● **TASK DESCRIPTION**:
Reproduce the data from the line containing "after the book came out. Although I've" through the line containing "Auto, Storage Shed/Structure", with both of those lines included. Keep every character unchanged.

● **EXTRACTED INFORMATION**:

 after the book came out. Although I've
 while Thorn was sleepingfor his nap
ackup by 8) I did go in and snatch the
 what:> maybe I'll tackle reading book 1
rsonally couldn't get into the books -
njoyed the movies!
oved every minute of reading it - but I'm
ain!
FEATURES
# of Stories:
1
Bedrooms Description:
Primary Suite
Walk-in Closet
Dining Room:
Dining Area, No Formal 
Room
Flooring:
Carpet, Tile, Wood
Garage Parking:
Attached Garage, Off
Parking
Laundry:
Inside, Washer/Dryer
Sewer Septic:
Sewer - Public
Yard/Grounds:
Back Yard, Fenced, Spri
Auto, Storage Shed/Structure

...

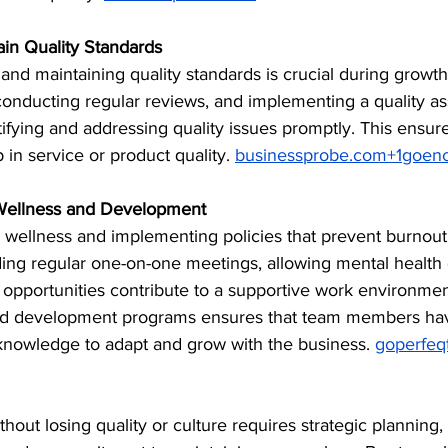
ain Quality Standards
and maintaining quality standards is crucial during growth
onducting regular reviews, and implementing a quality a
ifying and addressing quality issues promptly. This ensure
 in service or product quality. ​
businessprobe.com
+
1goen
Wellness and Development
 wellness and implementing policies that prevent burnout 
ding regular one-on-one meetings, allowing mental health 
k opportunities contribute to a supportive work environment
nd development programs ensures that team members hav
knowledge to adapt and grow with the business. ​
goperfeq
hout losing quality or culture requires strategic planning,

● **OUTPUT**:
 after the book came out. Although I've
 while Thorn was sleepingfor his nap
ackup by 8) I did go in and snatch the
 what:> maybe I'll tackle reading book 1
rsonally couldn't get into the books -
njoyed the movies!
oved every minute of reading it - but I'm
ain!
FEATURES
# of Stories:
1
Bedrooms Description:
Primary Suite
Walk-in Closet
Dining Room:
Dining Area, No Formal 
Room
Flooring:
Carpet, Tile, Wood
Garage Parking:
Attached Garage, Off
Parking
Laundry:
Inside, Washer/Dryer
Sewer Septic:
Sewer - Public
Yard/Grounds:
Back Yard, Fenced, Spri
Auto, Storage Shed/Structure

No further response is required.